In the UK a brownfield site is defined as “previously developed land” that has the potential for being redeveloped. It is often (but not always) land that has been used for industrial and commercial purposes and is now derelict and possibly contaminated. In the USA a brownfield site always refers to industrial land that has been abandoned and that is also contaminated with low levels of hazardous waste and pollutants.
The lack of available green spaces for development purposes has meant that brownfield sites have become increasingly popular in recent years, especially in places where demand for residential and commercial property is high. There are over 66,000 hectares of brownfield sites in England, and around a third of these are in the high-growth areas of greater London, the South East and East. The UK is committed to developing brownfield sites as a priority. It has already exceeded its 2008 target of building over 60% of new houses on brownfield sites, and aims to significantly grow this percentage over the next decade.
Brownfield sites are considered for redevelopment of not only housing and commercial buildings, but also as open spaces for recreation, conservation, woodland and other community areas.
All brownfield sites need to be assessed by an experienced environmental consultant before they can be redeveloped. This involves an analysis of the soil, groundwater and surface water through testing for hazardous compounds, and ensures that appropriate measures are taken to reduce identified risks and liabilities. Any development plans must be made compliant with current regulations. Special licenses are required to reclaim brownfield sites and strict environmental regulations can be prohibitive for developers. If the environmental assessment is positive and supports the redevelopment, the next step is remediation.
Remediation of a brownfield site is the removal of all known contaminants to levels considered safe for human health. Redevelopment can only take place after all environmental health risks have been assessed and removed. Remediation can be expensive and complex, and this needs to be seriously considered before purchasing brownfield land. Not all sites are deemed suitable for remediation, particularly if the costs exceed the value of the land after development.
In the last few years several new and exciting remediation technologies have started to emerge. These are proving to be relatively low-cost compared to traditional processes, with the benefit of protecting and preserving the environment:
- Bioremediation uses the natural processes of indigenous bacteria, microorganisms, plants, enzymes and fungi to destroy or neutralise toxins and contaminants.

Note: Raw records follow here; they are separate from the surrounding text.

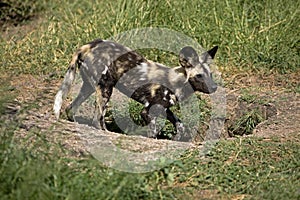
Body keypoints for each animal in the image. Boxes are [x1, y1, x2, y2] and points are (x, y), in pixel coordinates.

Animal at [54, 38, 218, 140]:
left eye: (210, 75)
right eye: (199, 76)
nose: (214, 87)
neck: (176, 82)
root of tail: (91, 44)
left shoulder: (165, 109)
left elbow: (180, 125)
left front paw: (177, 138)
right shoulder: (146, 111)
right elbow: (153, 131)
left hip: (89, 88)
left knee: (70, 108)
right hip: (106, 89)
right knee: (97, 119)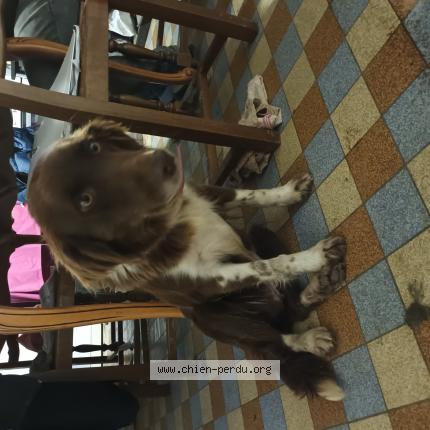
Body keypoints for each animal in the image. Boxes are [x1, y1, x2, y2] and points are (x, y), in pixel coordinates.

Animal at [28, 119, 347, 401]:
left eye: (94, 147)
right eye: (86, 201)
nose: (164, 160)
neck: (171, 222)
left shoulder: (208, 192)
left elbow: (251, 195)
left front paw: (289, 193)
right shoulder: (214, 280)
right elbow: (268, 265)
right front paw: (314, 257)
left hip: (257, 232)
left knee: (293, 306)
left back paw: (319, 286)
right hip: (214, 318)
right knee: (273, 343)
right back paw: (308, 337)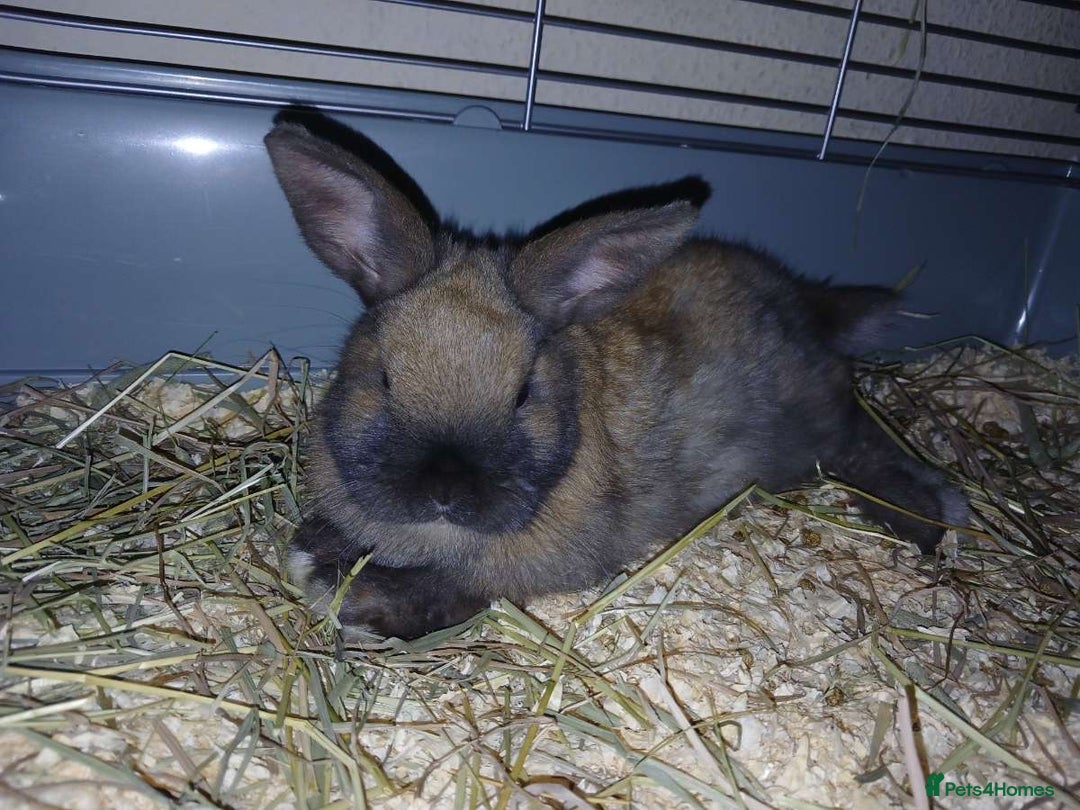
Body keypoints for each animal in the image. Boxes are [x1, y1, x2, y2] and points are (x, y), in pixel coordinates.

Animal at [264, 120, 967, 640]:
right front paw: (314, 550)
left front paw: (347, 592)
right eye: (383, 377)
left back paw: (930, 520)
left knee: (863, 445)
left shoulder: (532, 566)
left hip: (818, 425)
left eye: (524, 393)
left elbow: (456, 589)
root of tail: (807, 304)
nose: (444, 491)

- Phytoremediation uses plants to store contaminants in their leaves and stems (bioaccumulation). Some contaminants such as heavy metals can be harvested and mined for reuse (phytomining). With phytoremediation, it is critical that contaminants do not enter the food chain. With this in mind, scientists are currently exploring the value of biofuel and energy crops as phytoremediators.
- In-Situ Chemical Oxidation injects oxygen or chemical oxidants into the contaminated soil or water to destroy harmful compounds.
These new remediation technologies are providing important information about the abilities of natural processes to transform poisonous materials back into a harmless state. This information has widespread application in many situations, but is particularly relevant for restoration of the damaged environment and rehabilitation of brownfield land.
The reclamation and reuse of brownfield sites is a core component of the UK Sustainable Development Strategy integrating a wide range of economic, social and environmental objectives. Brownfield redevelopment not only cleans up environmental health hazards and eyesores, but it is also a catalyst for community regeneration, particularly when communities are brought into the consultation process of site identification and restoration. Managed effectively as a sustainable redevelopment scheme, brownfield sites provide affordable housing, create opportunities for employment, promote conservation and wildlife, and offer a shared place for play and enjoyment. Above all, the transformation of a brownfield site is a vision of hope for the future.